> [Extract]

══════

You can specify an arbitrary number of frg files to be used as the trusted sequences for correction. They can be any format CA accepts. Please see the FastqToCA and SffToCA pages for information on inputting Illumina or 454 data. Generally, you don't need more than about 50X of high-identity sequences for correction.

Other Requirements

The pipeline also requires some files from the AMOS project (amos.sf.net). If you have SMRTportal in your path, you will have AMOS in your path and do not need to do anything. Otherwise, any release (such as 3.0.0 onward) should work. By default, pacBioToCA will first look for AMOS to be installed in the same directory as CA. That is if you have a directory called /work/CA/ with executables under Linux-amd64/bin, pacBioToCA will check for /work/AMOS/bin. Next, it will check the path for AMOS executables. If AMOS is not found, the pipeline will stop and report an error.

 If you are using self-correction, SMRTportal must also be in your path.

Inputting PacBio RS Sequences

The pacBioToCA pipeline expects PacBio RS sequences in fastq format (with sanger (PHRED32) quality values). The pbh5tools package from Pacific Biosciences converts h5 files to fasta or fastq files. The currently recommended parameters for correction are quality = 0.75 and minimum length = 100.

If you already have fasta files, you can download a Java utility to convert the fasta files into pacBioToCA compatible fastq files:

tar xvzf convertFastaAndQualToFastq.tar.gz
convertFastaAndQualToFastq.class
convertFastaAndQualToFastq.java
Utils$Pair.class
Utils$ToProtein.class
Utils$Translate.class
Utils.class
Utils.java


java convertFastaAndQualToFastq myfile.fasta > myfile.fastq

NOTE: If you are using the SMRT-portal version 1.3, please see the known issues if you encounter errors or no corrected sequences are output.

Self-Correction With C2 Sequences (or newer)

Starting with the C2 chemistry (and the more recent C2-XL and XL-XL) chemistries, you can self-correct PacBio RS sequences without any high-identity technology. Using this pipeline requires the latest CA built from source including SAMtools. You must also have SMRTportal installed and available in your path. SMRTportal is freely available from the PacBio RS DevNet website. Approximately 100X (or more) of C2 sequencing is recommended. If you have less PacBio RS sequencing than this, then follow the instructions for correction with complementary high-identity sequences.

══════

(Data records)
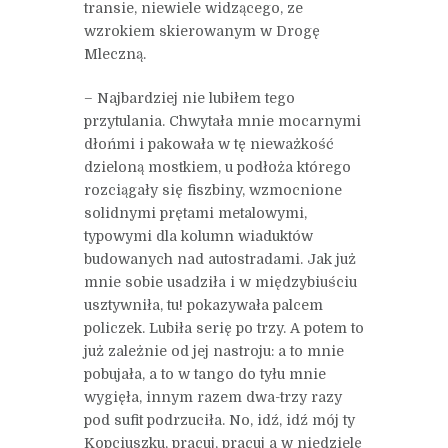
transie, niewiele widzącego, ze
wzrokiem skierowanym w Drogę
Mleczną.
– Najbardziej nie lubiłem tego
przytulania. Chwytała mnie mocarnymi
dłońmi i pakowała w tę nieważkość
dzieloną mostkiem, u podłoża którego
rozciągały się fiszbiny, wzmocnione
solidnymi prętami metalowymi,
typowymi dla kolumn wiaduktów
budowanych nad autostradami. Jak już
mnie sobie usadziła i w międzybiuściu
usztywniła, tu! pokazywała palcem
policzek. Lubiła serię po trzy. A potem to
już zależnie od jej nastroju: a to mnie
pobujała, a to w tango do tyłu mnie
wygięła, innym razem dwa-trzy razy
pod sufit podrzuciła. No, idź, idź mój ty
Kopciuszku, pracuj, pracuj a w niedzielę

══════

> [Task item]
Duplicate the passage of the pacBioToCA text from "Other Requirements" to "report an error.".

> [Output for this exercise]
Other Requirements

The pipeline also requires some files from the AMOS project (amos.sf.net). If you have SMRTportal in your path, you will have AMOS in your path and do not need to do anything. Otherwise, any release (such as 3.0.0 onward) should work. By default, pacBioToCA will first look for AMOS to be installed in the same directory as CA. That is if you have a directory called /work/CA/ with executables under Linux-amd64/bin, pacBioToCA will check for /work/AMOS/bin. Next, it will check the path for AMOS executables. If AMOS is not found, the pipeline will stop and report an error.